The ‘Reforms-based and Results-linked, Revamped Distribution Sector Scheme’ seeks to improve the operational efficiencies and financial sustainability of all discoms/power departments (excluding private sector discoms) by providing conditional financial assistance to discoms for strengthening of supply infrastructure, said the ministry of power in a statement today.
The assistance would be based on meeting pre-qualifying criteria as well as upon achievement of basic minimum benchmarks by the discoms. Implementation of the scheme would be based on the action plan worked out for each state. An annual appraisal of discoms would be done to check their progress and funding would be disbursed, accordingly.
The scheme would have an outlay of Rs 3,03,758 crore with an estimated gross budgetary support from the Central Government of Rs 97,631 crore.

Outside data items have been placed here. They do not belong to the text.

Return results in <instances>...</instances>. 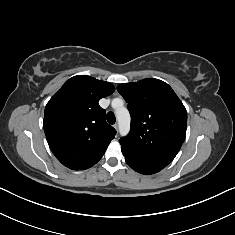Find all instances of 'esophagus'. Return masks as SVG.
I'll return each instance as SVG.
<instances>
[{
	"label": "esophagus",
	"instance_id": "esophagus-1",
	"mask_svg": "<svg viewBox=\"0 0 235 235\" xmlns=\"http://www.w3.org/2000/svg\"><path fill=\"white\" fill-rule=\"evenodd\" d=\"M113 127L118 131V129H119V125H118V123L114 124V126H113Z\"/></svg>",
	"mask_w": 235,
	"mask_h": 235
}]
</instances>
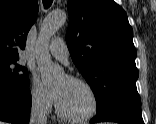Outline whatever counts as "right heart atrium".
I'll use <instances>...</instances> for the list:
<instances>
[{
  "mask_svg": "<svg viewBox=\"0 0 156 124\" xmlns=\"http://www.w3.org/2000/svg\"><path fill=\"white\" fill-rule=\"evenodd\" d=\"M29 95L31 104L36 110L46 114L51 112L54 105L53 94L35 75L30 79Z\"/></svg>",
  "mask_w": 156,
  "mask_h": 124,
  "instance_id": "1",
  "label": "right heart atrium"
}]
</instances>
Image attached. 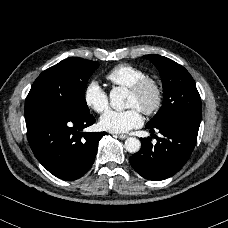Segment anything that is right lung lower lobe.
<instances>
[{
    "mask_svg": "<svg viewBox=\"0 0 228 228\" xmlns=\"http://www.w3.org/2000/svg\"><path fill=\"white\" fill-rule=\"evenodd\" d=\"M29 145L38 161L54 176L76 180L92 166L100 139L106 132H82L95 122L57 105H37L25 109Z\"/></svg>",
    "mask_w": 228,
    "mask_h": 228,
    "instance_id": "obj_1",
    "label": "right lung lower lobe"
}]
</instances>
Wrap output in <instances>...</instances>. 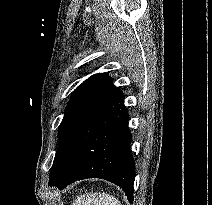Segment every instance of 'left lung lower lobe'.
Segmentation results:
<instances>
[{
	"mask_svg": "<svg viewBox=\"0 0 212 205\" xmlns=\"http://www.w3.org/2000/svg\"><path fill=\"white\" fill-rule=\"evenodd\" d=\"M128 112L119 88L108 90L79 125L57 179L63 189L85 178H102L120 186L133 200L135 163L130 153Z\"/></svg>",
	"mask_w": 212,
	"mask_h": 205,
	"instance_id": "1",
	"label": "left lung lower lobe"
}]
</instances>
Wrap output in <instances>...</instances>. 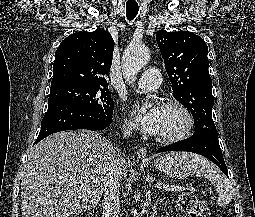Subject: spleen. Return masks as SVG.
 <instances>
[{
  "label": "spleen",
  "mask_w": 255,
  "mask_h": 217,
  "mask_svg": "<svg viewBox=\"0 0 255 217\" xmlns=\"http://www.w3.org/2000/svg\"><path fill=\"white\" fill-rule=\"evenodd\" d=\"M179 155L192 165L193 171L196 174L207 178L215 186L219 194V206H227L232 199V184L220 170L202 156L187 152L179 153Z\"/></svg>",
  "instance_id": "obj_1"
}]
</instances>
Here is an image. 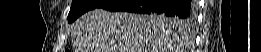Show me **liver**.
<instances>
[{"label": "liver", "instance_id": "liver-1", "mask_svg": "<svg viewBox=\"0 0 261 52\" xmlns=\"http://www.w3.org/2000/svg\"><path fill=\"white\" fill-rule=\"evenodd\" d=\"M163 15L112 13L94 9L74 24L78 52H178L184 26L160 20Z\"/></svg>", "mask_w": 261, "mask_h": 52}]
</instances>
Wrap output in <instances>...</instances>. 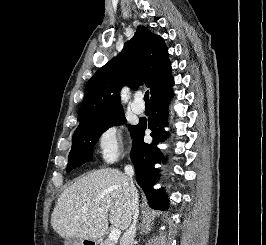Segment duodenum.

All the existing power sector reforms schemes namely DDUGJY, IPDS, PM-KUSUM scheme would be subsumed into this umbrella program.

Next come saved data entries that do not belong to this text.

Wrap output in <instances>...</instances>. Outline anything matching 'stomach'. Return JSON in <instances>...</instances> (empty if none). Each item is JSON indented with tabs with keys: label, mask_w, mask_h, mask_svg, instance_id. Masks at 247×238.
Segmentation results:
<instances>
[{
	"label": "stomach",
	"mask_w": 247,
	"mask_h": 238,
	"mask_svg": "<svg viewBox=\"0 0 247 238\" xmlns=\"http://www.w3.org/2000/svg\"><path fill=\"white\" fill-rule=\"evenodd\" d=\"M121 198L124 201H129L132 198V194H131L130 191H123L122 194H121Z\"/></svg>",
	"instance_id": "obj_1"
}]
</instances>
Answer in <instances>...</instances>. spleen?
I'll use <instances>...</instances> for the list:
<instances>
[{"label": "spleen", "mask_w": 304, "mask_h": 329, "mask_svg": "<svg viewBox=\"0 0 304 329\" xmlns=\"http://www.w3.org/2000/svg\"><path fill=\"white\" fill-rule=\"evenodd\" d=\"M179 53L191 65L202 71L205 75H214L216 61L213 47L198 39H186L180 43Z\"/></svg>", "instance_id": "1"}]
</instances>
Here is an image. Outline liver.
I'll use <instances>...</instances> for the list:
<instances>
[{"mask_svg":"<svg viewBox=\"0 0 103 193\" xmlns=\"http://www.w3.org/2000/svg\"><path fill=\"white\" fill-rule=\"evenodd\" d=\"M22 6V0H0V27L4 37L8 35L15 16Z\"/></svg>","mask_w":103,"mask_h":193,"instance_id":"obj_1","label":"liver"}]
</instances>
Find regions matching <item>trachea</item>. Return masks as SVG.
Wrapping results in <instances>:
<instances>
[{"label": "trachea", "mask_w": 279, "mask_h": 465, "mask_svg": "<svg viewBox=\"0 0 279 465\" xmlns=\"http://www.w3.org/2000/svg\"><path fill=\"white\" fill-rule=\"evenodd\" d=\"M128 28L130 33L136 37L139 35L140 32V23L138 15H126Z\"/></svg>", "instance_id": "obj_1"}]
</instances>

The scheme would, therefore, entail the collective targets of all power sector schemes into one – solarising agriculture feeders, smart and pre-paid metering and modernisation of state-level transmission and distribution infrastructure.
Smart metering would be done via public-rivate-partnership (PPP) mode. The power ministry stated, 2.5 million smart meters would be installed during the scheme time period. “Priority would be given to install prepaid smart meters in a mission mode in the first phase in all electricity divisions of 500 AMRUT cities, with AT&C losses higher than 15 per cent, all Union Territories, MSMEs and all other industrial and commercial consumers, all government offices at the block level,” said the statement by the ministry.

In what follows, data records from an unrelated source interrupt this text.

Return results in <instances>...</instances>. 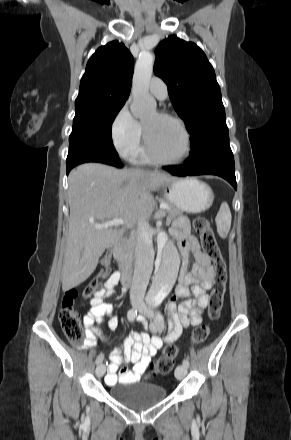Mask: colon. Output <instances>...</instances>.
I'll return each instance as SVG.
<instances>
[{
	"mask_svg": "<svg viewBox=\"0 0 291 440\" xmlns=\"http://www.w3.org/2000/svg\"><path fill=\"white\" fill-rule=\"evenodd\" d=\"M196 233L200 235L203 251L212 260L215 268L211 298L209 300V315L217 319L223 304V296L227 280V268L220 247L216 241L210 222L204 217H196L193 221ZM111 256L104 257L98 277L90 285L82 290L81 297L90 298L102 291V282L108 276ZM79 296L77 289H69L62 300V308L59 312V323L64 335L71 343H81L85 340V333L79 321V314L75 309V302ZM209 328L206 325L199 326L192 337L193 343H199L207 338ZM179 353V347L169 344L165 347L158 366L152 371L160 374L168 373L172 363Z\"/></svg>",
	"mask_w": 291,
	"mask_h": 440,
	"instance_id": "colon-1",
	"label": "colon"
}]
</instances>
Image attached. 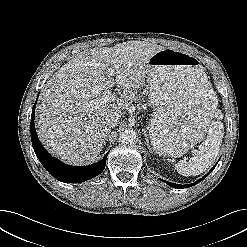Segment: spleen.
<instances>
[{
	"mask_svg": "<svg viewBox=\"0 0 247 247\" xmlns=\"http://www.w3.org/2000/svg\"><path fill=\"white\" fill-rule=\"evenodd\" d=\"M215 117L222 118L220 110H216ZM224 135V125L221 121H213L210 124L208 135L204 142L199 145V150L189 161H179L175 169L183 176H197L213 165L222 143Z\"/></svg>",
	"mask_w": 247,
	"mask_h": 247,
	"instance_id": "1",
	"label": "spleen"
}]
</instances>
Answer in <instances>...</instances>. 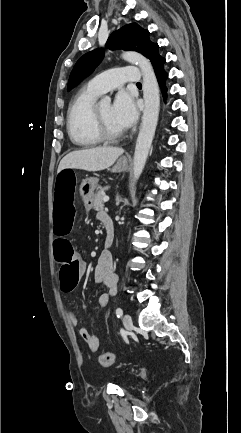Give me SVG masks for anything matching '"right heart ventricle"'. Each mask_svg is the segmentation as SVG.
<instances>
[{
    "label": "right heart ventricle",
    "mask_w": 241,
    "mask_h": 433,
    "mask_svg": "<svg viewBox=\"0 0 241 433\" xmlns=\"http://www.w3.org/2000/svg\"><path fill=\"white\" fill-rule=\"evenodd\" d=\"M98 94L81 89L72 101L68 116L67 129L72 143L78 147H94L102 142L93 124V109Z\"/></svg>",
    "instance_id": "right-heart-ventricle-1"
}]
</instances>
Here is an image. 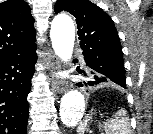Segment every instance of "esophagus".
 Here are the masks:
<instances>
[{
    "mask_svg": "<svg viewBox=\"0 0 153 134\" xmlns=\"http://www.w3.org/2000/svg\"><path fill=\"white\" fill-rule=\"evenodd\" d=\"M47 64L51 75L52 87L55 92L59 94L66 92V83L55 76V73L60 70V62L51 50L48 51Z\"/></svg>",
    "mask_w": 153,
    "mask_h": 134,
    "instance_id": "34e87169",
    "label": "esophagus"
}]
</instances>
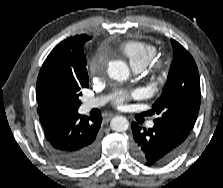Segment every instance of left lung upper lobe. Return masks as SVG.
<instances>
[{
  "instance_id": "left-lung-upper-lobe-1",
  "label": "left lung upper lobe",
  "mask_w": 223,
  "mask_h": 188,
  "mask_svg": "<svg viewBox=\"0 0 223 188\" xmlns=\"http://www.w3.org/2000/svg\"><path fill=\"white\" fill-rule=\"evenodd\" d=\"M174 59L161 96L153 104L162 126L179 142H184L194 127L200 107V78L190 53L177 41L171 40Z\"/></svg>"
}]
</instances>
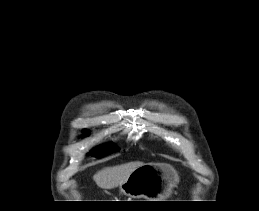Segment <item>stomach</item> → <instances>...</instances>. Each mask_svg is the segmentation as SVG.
I'll return each instance as SVG.
<instances>
[{
	"label": "stomach",
	"mask_w": 259,
	"mask_h": 211,
	"mask_svg": "<svg viewBox=\"0 0 259 211\" xmlns=\"http://www.w3.org/2000/svg\"><path fill=\"white\" fill-rule=\"evenodd\" d=\"M177 179L170 166L162 163L145 164L134 170L119 186V193L130 198L159 201L171 194Z\"/></svg>",
	"instance_id": "stomach-1"
}]
</instances>
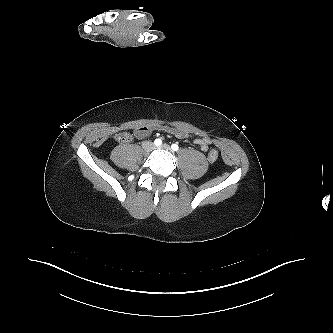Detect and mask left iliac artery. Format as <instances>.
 Masks as SVG:
<instances>
[{
  "instance_id": "44dca946",
  "label": "left iliac artery",
  "mask_w": 333,
  "mask_h": 333,
  "mask_svg": "<svg viewBox=\"0 0 333 333\" xmlns=\"http://www.w3.org/2000/svg\"><path fill=\"white\" fill-rule=\"evenodd\" d=\"M171 148H172L173 151H178L179 146L177 144H172Z\"/></svg>"
}]
</instances>
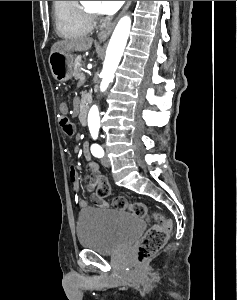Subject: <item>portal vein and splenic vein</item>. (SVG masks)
Returning <instances> with one entry per match:
<instances>
[{"mask_svg": "<svg viewBox=\"0 0 237 300\" xmlns=\"http://www.w3.org/2000/svg\"><path fill=\"white\" fill-rule=\"evenodd\" d=\"M80 75H81L82 77H79V80L84 81V77H83V76H84L85 74L82 72Z\"/></svg>", "mask_w": 237, "mask_h": 300, "instance_id": "1", "label": "portal vein and splenic vein"}]
</instances>
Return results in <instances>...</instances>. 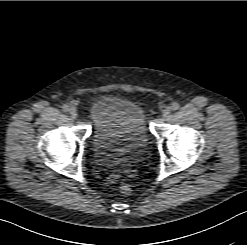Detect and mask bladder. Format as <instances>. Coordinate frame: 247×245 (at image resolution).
<instances>
[{
    "instance_id": "bladder-1",
    "label": "bladder",
    "mask_w": 247,
    "mask_h": 245,
    "mask_svg": "<svg viewBox=\"0 0 247 245\" xmlns=\"http://www.w3.org/2000/svg\"><path fill=\"white\" fill-rule=\"evenodd\" d=\"M92 148L101 165L119 163L141 154L149 143L146 115L136 102L112 95L90 105Z\"/></svg>"
}]
</instances>
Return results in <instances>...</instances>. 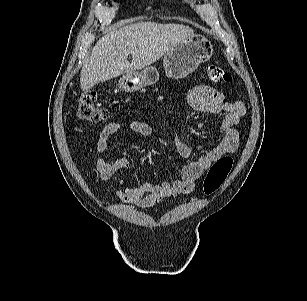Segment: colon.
Wrapping results in <instances>:
<instances>
[{"mask_svg":"<svg viewBox=\"0 0 307 301\" xmlns=\"http://www.w3.org/2000/svg\"><path fill=\"white\" fill-rule=\"evenodd\" d=\"M208 74L211 81L215 83H228L231 80L230 74L217 65L209 66ZM78 114L82 120L91 123L104 121L108 117L107 110L97 102V94L93 91L81 94L78 102ZM232 165L233 159L231 157L222 156L210 166L203 182L205 194L211 195L220 188L230 173Z\"/></svg>","mask_w":307,"mask_h":301,"instance_id":"5ec220e1","label":"colon"}]
</instances>
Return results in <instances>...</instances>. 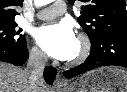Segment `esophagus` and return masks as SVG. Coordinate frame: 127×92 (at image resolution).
I'll use <instances>...</instances> for the list:
<instances>
[{"instance_id":"esophagus-1","label":"esophagus","mask_w":127,"mask_h":92,"mask_svg":"<svg viewBox=\"0 0 127 92\" xmlns=\"http://www.w3.org/2000/svg\"><path fill=\"white\" fill-rule=\"evenodd\" d=\"M67 85V83L62 80L59 76L56 77L55 82H54V86L56 88H61V87H65Z\"/></svg>"}]
</instances>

The scheme would also entail installation of 1 million prepaid smart meters by December 2023 in the first phase.
Speaking about the Cabinet decision, Union minister for power, new and renewable energy R K Singh said once the feeder separation for agriculture was done, farmers would effectively be getting free power from solar run irrigation systems. “Agriculture subsidy would cease to exist in the next four to five years if the discoms are able to solarise the agriculture feeders. Farmers will get free power during the day and discoms would be able to redirect that amount of electricity to other consumers,” Singh said.
As part of system strengthening, Supervisory Control and Data Acquisition (SCADA) would be set up in all urban areas and Distribution Management Systems in 100 urban centers. Both these systems are used for remote monitoring of demand and supply of power along with AI powered databases.
REC and PFC have been nominated as nodal agencies for facilitating implementation of the scheme.
State-owned discoms across the country continue to be financially and operationally beleaguered despite four reform schemes in the last 15 years. The earlier discom reform scheme UDAY concluded in FY20 with most of the states failing to meet their stipulated targets and still in red.